■ **About this task**: Beginning with the line that has "Fig 2. Distribution", write out each line down to the end of the records below exactly, and include no pictures.

■ **Data for the task**:
━━━━━━
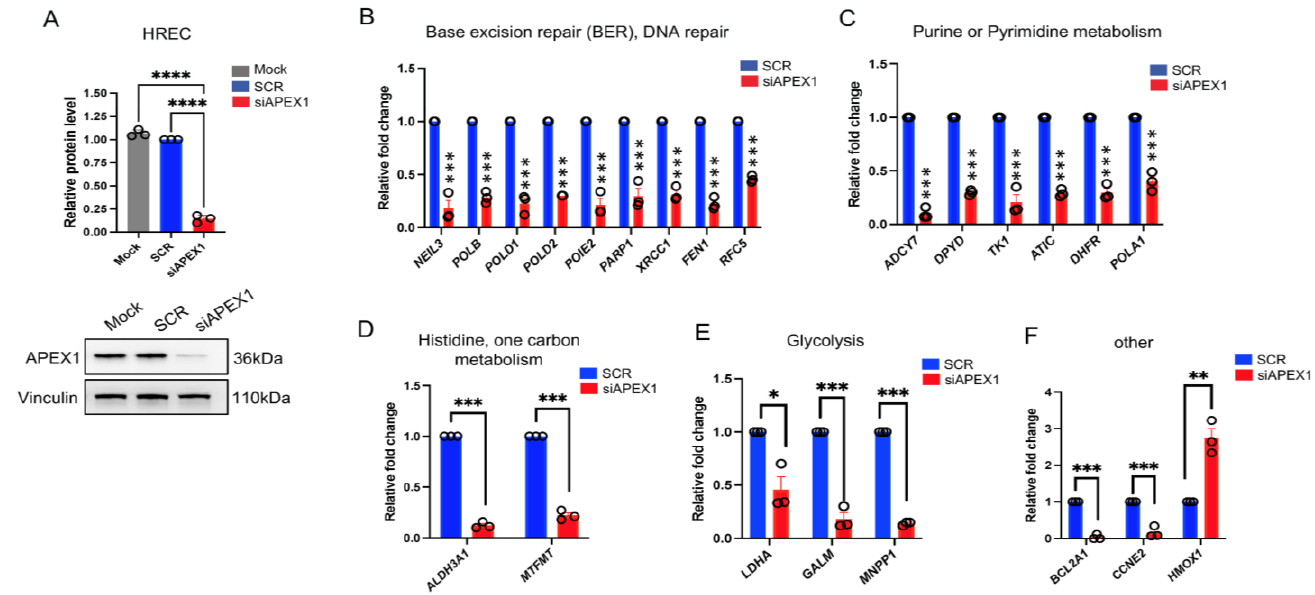
Figure 3. Validation of expression changes of selected genes from RNA-seq upon APEX1 KD. HRECs were transfected with 25 nM APEX1 siRNA and scrambled (SCR) control for 48 h. ( A ) The knockdown (KD) efficiency (>80% vs. SCR) was then confirmed by immunoblot. Vinculin was used as loading control. One-way ANOVA, **** p < 0.0001. These samples were used for the qPCR target validation. ( B – F ) mRNA expression levels of gene panels associated with multiple signaling pathways were significantly downregulated by APEX1 KD. In particular, the gene panels in base excision repair and DNA repair pathways, purine or pyrimidine metabolism signaling, histidine/one carbon metabolism pathways, glycolysis, and other pathways were assessed by qRT-PCR (Figure 2B–F, respectively). * p < 0.05, ** p < 0.01, *** p < 0.001, Student’s t -test. Data expressed as mean ± SEM, n = 3.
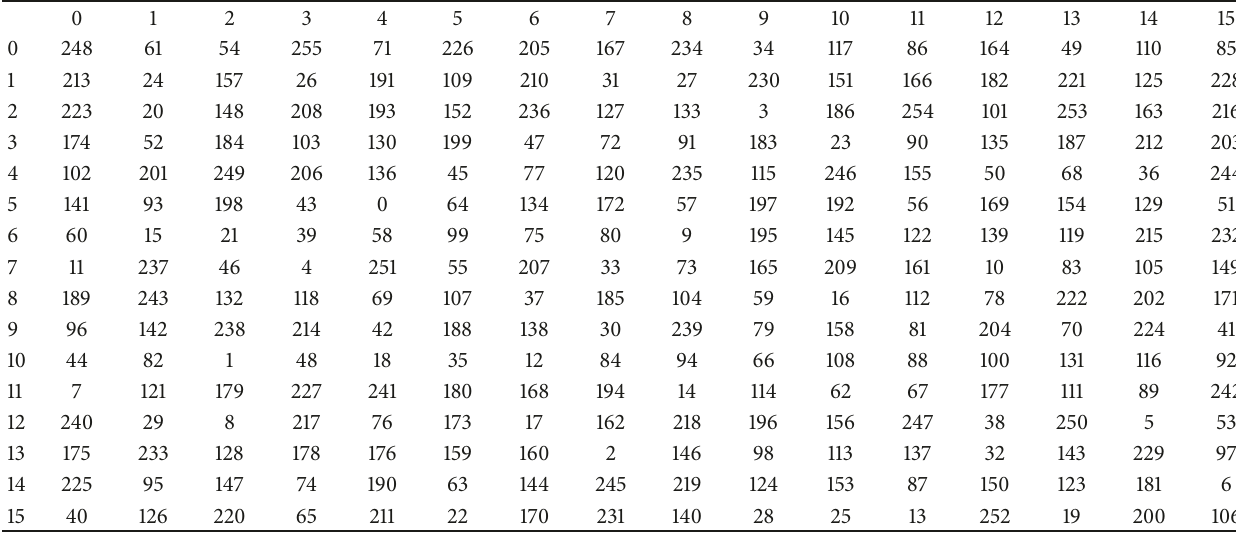
Table 4: The proposed 8 × 8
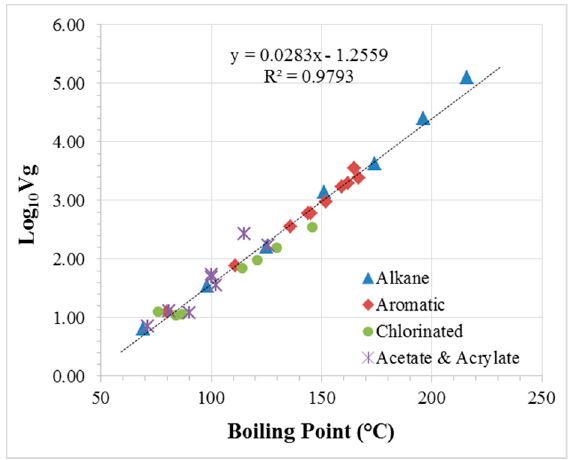
Figure 2. Relationship between Log 10 Vg and boiling points (°C). Note: Only applies to alkanes, aromatics, chlorinated compounds, acetates and acrylates.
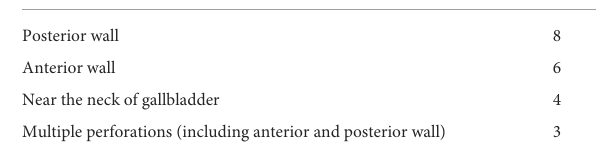
TABLE 1 Perforation location of choledochal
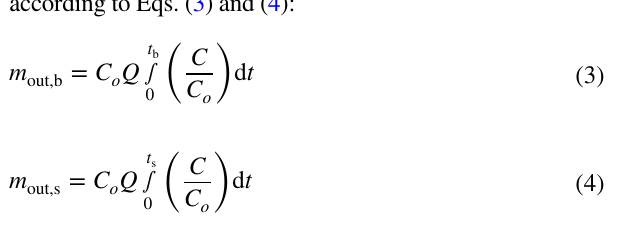
Stock solution of phenol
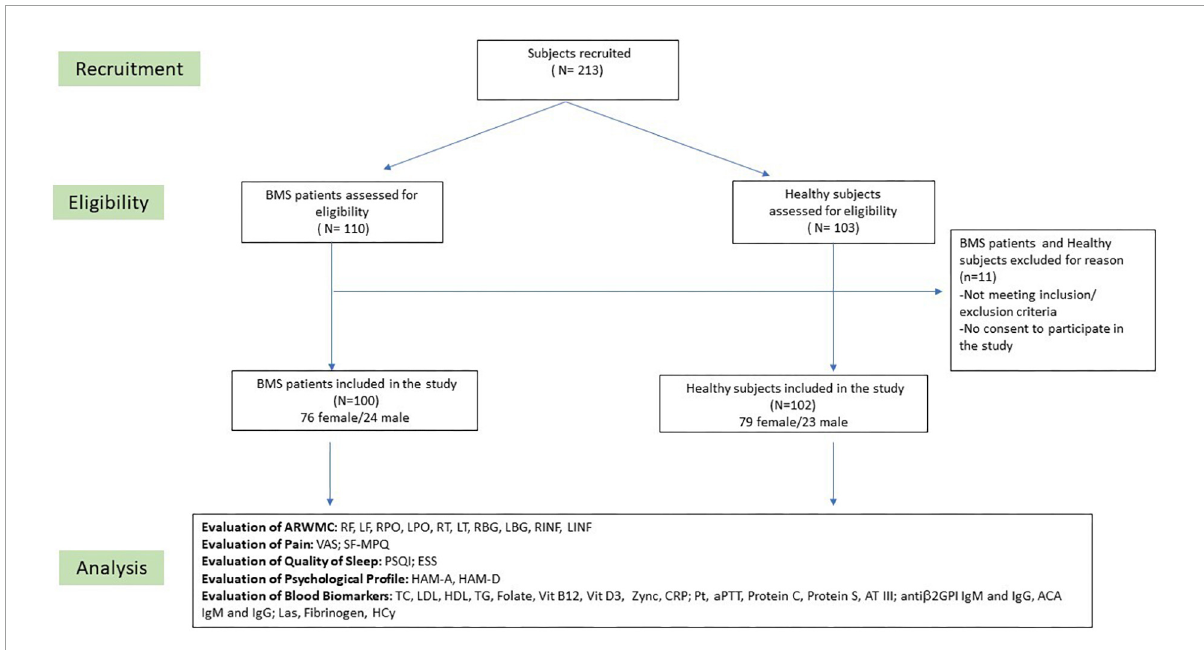
FIGURE1 Flow chart of the study. BMS, Burning Mouth Syndrome; ARWMC, Age Related White Matter Changes; RF, right frontal; LF, left frontal; RPO, right parieto-occipital; LPO, left parieto-occipital; RT, right temporal; LT, left temporal; RBG, right basal ganglia; LBG, left basal ganglia; RINF, right infratentorial; LINF, left infratentorial; VAS, Visual Analog Scale; SF-MPQ, Short-Form McGill Pain Questionnaire; PSQI, Pittsburgh Sleep Quality Index; ESS, Epworth Sleepiness Scale; HAM-A, Hamilton Anxiety Rating Scale; HAM-D, Hamilton Depression Rating Scale; TC, total cholesterol; LDL, low-density lipoprotein cholesterol; HDL, high-density lipoprotein cholesterol; TG, triglycerides; CRP, C-reactive protein; PT, prothrombin time; aPTT, partial thromboplastin time; AT III, plasma antithrombin III; Anti β 2GPI, anti- β 2-glycoprotein I antibodies; ACA, anti-cardiolipin antibodies; Las, lupus anticoagulants; Hcy,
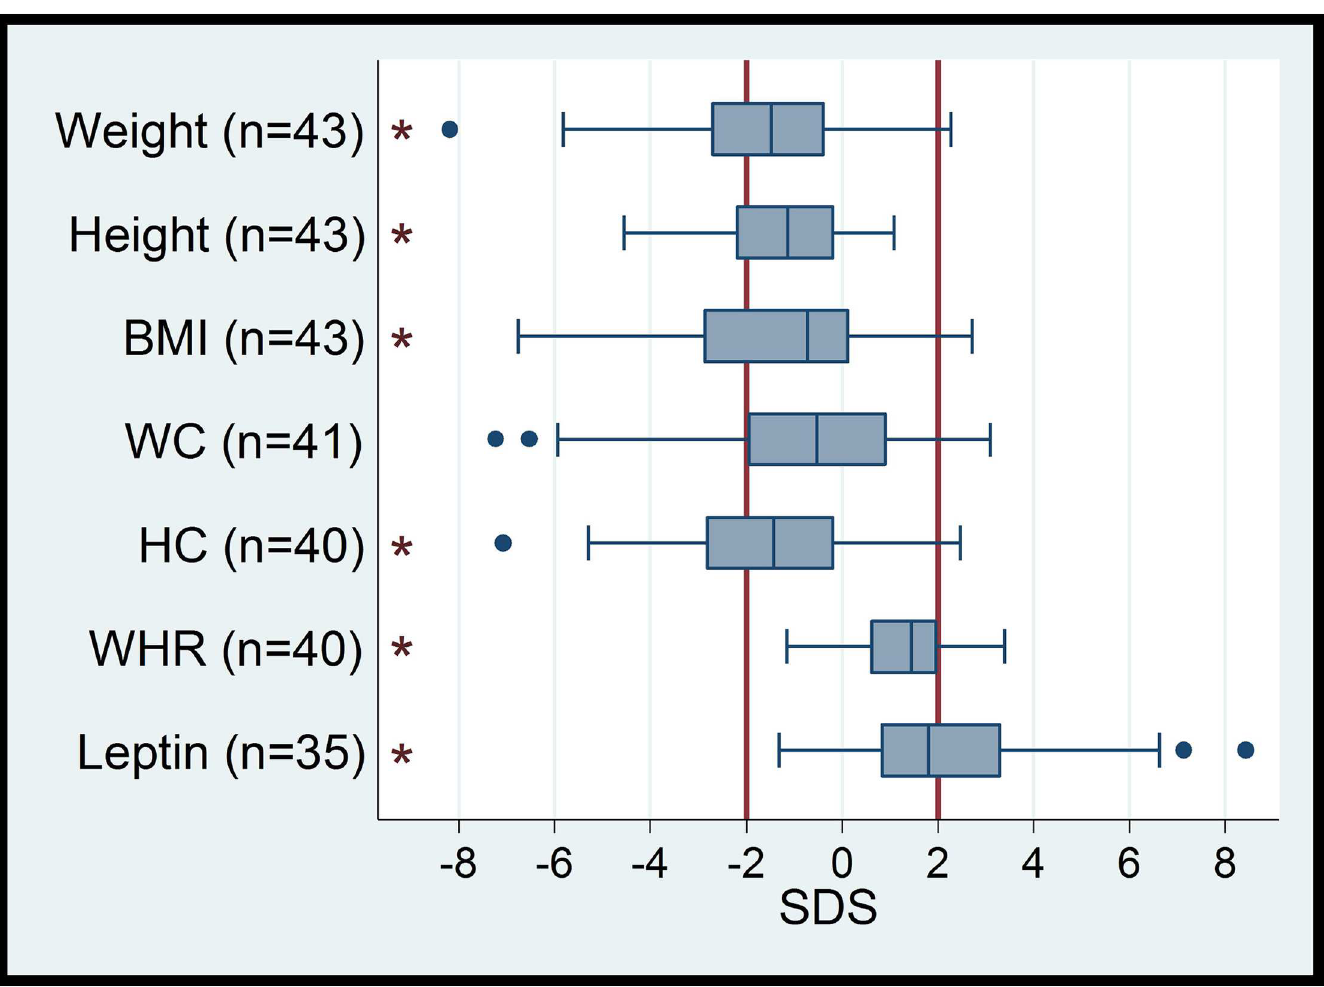
Fig 2. Distribution of auxological data in SMA patients (BMI = body mass index, WC = waist circumference, HC = hip circumference, WHR waist- to-hip ratio, SDS = standard deviation score). Vertical lines in bold (- 2 SD, + 2 SD) indicate the reference range. Boxes indicate the interquartile range (IQR), whiskersindicate 1.5xIQR, black dots are outliers. Asterisks indicatea significantdeviationof the median from zero (p < 0.01) with a shift towards highervalues for WHR and leptin, as well as a shift to lower values for weight, height, BMI und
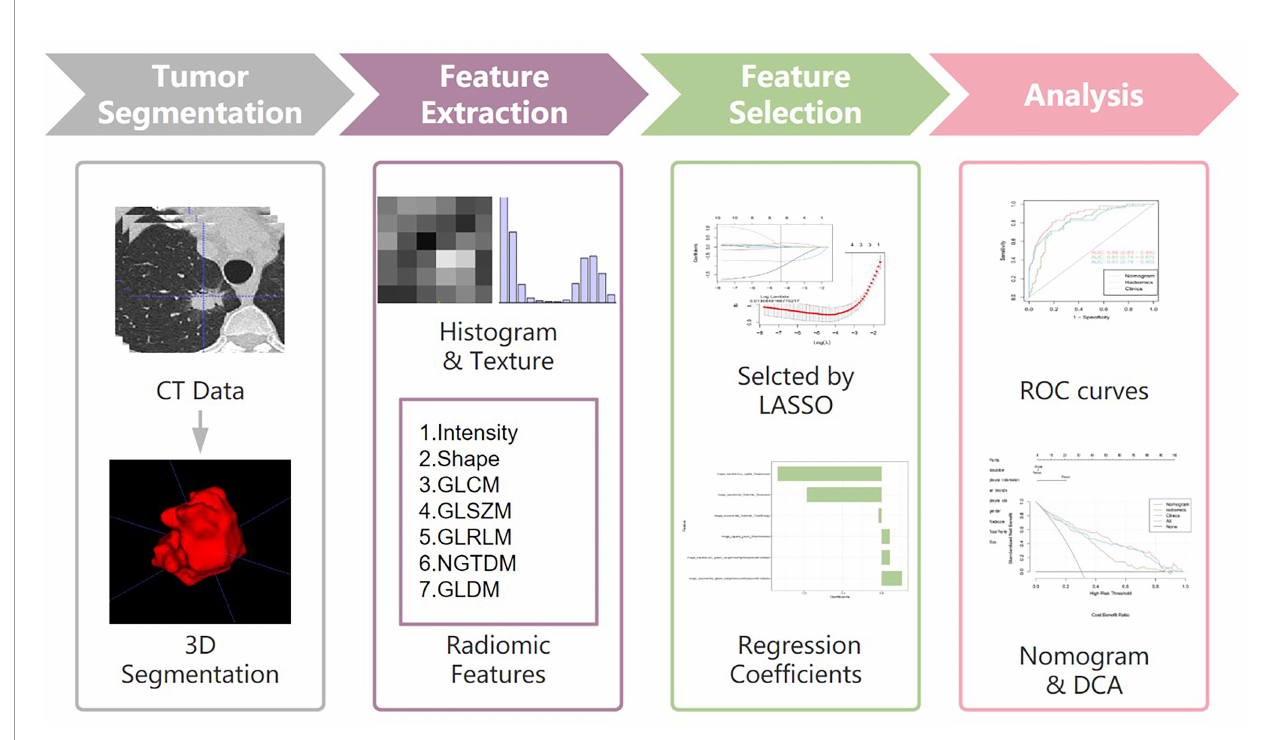
FIGURE 1 | Work fl ow of the study. Work fl ow can be divided into four parts: tumor segmentation, feature extraction, feature selection and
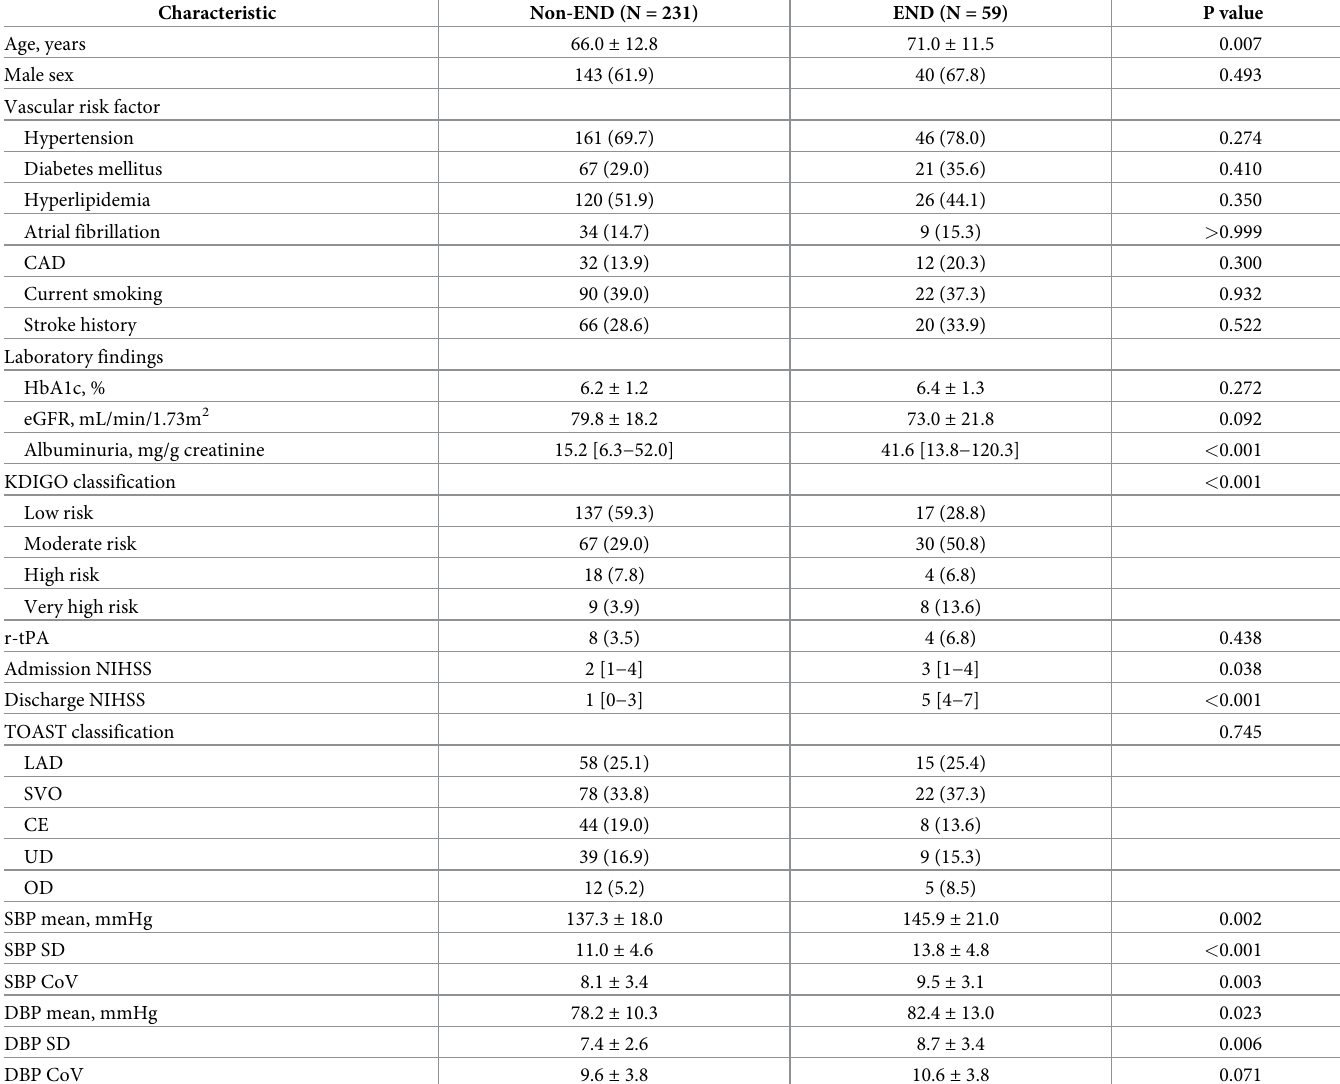
Table 2. Comparison of patient clinical characteristics and BPV in the groups with and without END. Characteristic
━━━━━━
■ **Answer**:
Fig 2. Distribution of auxological data in SMA patients (BMI = body mass index, WC = waist circumference, HC = hip circumference, WHR waist- to-hip ratio, SDS = standard deviation score). Vertical lines in bold (- 2 SD, + 2 SD) indicate the reference range. Boxes indicate the interquartile range (IQR), whiskersindicate 1.5xIQR, black dots are outliers. Asterisks indicatea significantdeviationof the median from zero (p < 0.01) with a shift towards highervalues for WHR and leptin, as well as a shift to lower values for weight, height, BMI und
FIGURE 1 | Work fl ow of the study. Work fl ow can be divided into four parts: tumor segmentation, feature extraction, feature selection and
Table 2. Comparison of patient clinical characteristics and BPV in the groups with and without END. Characteristic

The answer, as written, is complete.